Work required — Reproduce the material verbatim, from its first line up to and including the line that contains "Combined, do B14".

Dataset records:

※

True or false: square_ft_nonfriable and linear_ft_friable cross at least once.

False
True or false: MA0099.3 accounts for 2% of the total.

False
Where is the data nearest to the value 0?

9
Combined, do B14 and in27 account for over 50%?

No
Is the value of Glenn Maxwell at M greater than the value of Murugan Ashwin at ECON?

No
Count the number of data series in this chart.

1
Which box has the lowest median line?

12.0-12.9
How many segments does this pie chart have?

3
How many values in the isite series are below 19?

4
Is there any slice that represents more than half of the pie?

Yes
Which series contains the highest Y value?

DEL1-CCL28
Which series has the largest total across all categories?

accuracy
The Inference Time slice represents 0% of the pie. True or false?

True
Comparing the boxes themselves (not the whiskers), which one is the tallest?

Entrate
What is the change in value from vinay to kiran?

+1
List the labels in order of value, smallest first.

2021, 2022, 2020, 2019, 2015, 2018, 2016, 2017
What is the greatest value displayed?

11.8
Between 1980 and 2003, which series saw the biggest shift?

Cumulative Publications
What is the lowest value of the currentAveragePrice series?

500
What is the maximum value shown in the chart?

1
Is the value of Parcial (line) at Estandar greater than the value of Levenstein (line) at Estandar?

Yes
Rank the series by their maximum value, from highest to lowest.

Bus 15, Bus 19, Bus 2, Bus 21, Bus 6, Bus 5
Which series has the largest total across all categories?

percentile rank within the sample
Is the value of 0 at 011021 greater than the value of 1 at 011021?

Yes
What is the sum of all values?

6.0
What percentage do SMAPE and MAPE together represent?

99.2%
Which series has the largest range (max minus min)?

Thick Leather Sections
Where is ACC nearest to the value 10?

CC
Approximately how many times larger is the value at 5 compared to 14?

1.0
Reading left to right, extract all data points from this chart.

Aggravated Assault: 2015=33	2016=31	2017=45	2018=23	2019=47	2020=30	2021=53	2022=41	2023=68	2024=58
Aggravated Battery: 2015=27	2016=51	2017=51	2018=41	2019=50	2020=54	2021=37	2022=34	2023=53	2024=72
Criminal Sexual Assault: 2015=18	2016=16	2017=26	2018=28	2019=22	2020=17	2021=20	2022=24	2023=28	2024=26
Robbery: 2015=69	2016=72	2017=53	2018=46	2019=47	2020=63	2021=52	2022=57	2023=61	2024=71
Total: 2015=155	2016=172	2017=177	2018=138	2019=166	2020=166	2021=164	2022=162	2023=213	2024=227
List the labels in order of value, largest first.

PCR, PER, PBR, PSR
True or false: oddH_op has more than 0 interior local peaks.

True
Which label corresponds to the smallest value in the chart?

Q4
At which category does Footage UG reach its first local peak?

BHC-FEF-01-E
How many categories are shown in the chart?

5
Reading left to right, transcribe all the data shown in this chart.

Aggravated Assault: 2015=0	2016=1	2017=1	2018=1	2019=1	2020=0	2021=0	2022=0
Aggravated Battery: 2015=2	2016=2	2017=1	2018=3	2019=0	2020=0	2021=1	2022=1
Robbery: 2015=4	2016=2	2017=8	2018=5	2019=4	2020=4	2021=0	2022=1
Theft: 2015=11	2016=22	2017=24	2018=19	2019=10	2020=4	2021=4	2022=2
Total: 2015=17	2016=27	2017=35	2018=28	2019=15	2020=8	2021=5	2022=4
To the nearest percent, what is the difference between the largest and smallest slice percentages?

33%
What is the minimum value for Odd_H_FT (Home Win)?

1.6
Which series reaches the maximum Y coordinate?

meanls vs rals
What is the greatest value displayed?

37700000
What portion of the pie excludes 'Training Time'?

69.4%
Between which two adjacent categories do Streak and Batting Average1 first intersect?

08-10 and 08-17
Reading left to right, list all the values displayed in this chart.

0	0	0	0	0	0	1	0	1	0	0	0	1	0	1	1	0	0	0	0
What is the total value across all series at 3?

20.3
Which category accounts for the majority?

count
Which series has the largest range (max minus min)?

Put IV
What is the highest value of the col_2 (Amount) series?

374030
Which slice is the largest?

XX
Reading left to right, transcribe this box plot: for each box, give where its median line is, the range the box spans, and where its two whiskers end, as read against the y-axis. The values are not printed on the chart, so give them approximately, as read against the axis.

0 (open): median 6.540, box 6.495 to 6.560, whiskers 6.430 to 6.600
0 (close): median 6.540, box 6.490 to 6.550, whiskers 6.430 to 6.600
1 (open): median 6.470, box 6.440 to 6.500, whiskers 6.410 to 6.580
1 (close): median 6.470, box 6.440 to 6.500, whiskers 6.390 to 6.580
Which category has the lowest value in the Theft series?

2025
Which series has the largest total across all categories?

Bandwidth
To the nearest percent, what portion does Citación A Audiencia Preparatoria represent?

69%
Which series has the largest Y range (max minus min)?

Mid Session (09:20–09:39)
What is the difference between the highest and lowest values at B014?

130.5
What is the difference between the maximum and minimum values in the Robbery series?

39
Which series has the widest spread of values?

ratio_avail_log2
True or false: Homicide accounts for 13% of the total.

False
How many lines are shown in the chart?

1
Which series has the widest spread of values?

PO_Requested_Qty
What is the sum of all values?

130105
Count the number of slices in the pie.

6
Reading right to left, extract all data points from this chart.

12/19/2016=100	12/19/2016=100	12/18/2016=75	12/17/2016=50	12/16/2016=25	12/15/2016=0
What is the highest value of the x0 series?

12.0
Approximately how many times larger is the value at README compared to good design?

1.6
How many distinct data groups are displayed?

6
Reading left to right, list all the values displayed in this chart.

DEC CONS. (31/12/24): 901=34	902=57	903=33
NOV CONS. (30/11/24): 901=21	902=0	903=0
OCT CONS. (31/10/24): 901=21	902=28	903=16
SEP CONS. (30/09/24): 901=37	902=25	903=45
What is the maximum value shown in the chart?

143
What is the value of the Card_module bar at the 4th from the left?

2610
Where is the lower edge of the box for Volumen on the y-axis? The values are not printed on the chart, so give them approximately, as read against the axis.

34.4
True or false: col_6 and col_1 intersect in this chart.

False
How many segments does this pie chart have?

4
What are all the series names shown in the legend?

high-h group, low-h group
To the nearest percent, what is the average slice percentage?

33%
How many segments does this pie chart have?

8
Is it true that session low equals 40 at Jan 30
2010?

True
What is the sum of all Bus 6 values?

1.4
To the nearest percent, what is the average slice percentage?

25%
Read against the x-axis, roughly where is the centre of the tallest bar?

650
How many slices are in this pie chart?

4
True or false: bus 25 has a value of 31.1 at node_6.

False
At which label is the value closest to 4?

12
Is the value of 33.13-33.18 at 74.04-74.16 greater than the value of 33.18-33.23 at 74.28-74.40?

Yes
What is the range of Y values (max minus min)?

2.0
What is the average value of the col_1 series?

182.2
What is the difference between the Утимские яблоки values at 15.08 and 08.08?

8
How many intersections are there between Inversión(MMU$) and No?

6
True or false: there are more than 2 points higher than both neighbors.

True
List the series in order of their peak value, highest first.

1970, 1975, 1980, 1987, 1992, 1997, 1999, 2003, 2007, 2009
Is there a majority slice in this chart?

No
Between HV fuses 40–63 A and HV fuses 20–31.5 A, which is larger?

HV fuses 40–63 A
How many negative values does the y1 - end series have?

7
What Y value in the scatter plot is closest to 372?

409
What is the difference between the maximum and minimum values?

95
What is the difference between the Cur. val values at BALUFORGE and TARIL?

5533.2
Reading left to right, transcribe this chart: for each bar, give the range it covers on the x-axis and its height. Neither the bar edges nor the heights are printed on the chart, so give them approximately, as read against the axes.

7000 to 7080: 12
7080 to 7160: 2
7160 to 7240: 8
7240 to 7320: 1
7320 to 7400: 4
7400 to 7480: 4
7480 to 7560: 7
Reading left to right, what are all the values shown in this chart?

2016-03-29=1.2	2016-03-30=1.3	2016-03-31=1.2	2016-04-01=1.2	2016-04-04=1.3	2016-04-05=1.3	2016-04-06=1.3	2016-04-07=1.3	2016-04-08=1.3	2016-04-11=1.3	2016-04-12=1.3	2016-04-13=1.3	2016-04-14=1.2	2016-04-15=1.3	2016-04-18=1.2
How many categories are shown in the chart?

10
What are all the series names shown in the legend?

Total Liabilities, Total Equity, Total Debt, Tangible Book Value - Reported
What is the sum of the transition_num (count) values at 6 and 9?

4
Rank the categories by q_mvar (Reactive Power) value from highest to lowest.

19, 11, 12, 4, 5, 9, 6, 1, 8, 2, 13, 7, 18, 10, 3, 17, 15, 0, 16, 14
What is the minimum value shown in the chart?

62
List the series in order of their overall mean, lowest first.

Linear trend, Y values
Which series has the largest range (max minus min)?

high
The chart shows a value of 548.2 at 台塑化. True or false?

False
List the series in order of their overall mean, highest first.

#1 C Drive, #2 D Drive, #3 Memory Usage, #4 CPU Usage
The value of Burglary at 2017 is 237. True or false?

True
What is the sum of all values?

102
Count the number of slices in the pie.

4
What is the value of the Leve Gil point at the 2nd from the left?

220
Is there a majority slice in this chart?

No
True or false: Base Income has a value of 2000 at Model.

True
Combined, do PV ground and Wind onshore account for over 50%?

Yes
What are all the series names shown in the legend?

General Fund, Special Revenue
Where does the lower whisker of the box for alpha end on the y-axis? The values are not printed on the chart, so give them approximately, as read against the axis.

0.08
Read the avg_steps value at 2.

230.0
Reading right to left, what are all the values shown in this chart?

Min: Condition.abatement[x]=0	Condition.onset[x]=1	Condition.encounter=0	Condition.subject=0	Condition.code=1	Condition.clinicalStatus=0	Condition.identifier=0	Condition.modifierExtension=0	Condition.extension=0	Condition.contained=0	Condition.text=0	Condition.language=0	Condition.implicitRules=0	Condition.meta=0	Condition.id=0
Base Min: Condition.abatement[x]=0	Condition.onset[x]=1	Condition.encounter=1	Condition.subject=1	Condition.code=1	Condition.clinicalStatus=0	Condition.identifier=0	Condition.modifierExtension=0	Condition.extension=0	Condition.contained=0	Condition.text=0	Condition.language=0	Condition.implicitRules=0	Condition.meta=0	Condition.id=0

※

Response —
True or false: square_ft_nonfriable and linear_ft_friable cross at least once.

False
True or false: MA0099.3 accounts for 2% of the total.

False
Where is the data nearest to the value 0?

9
Combined, do B14 and in27 account for over 50%?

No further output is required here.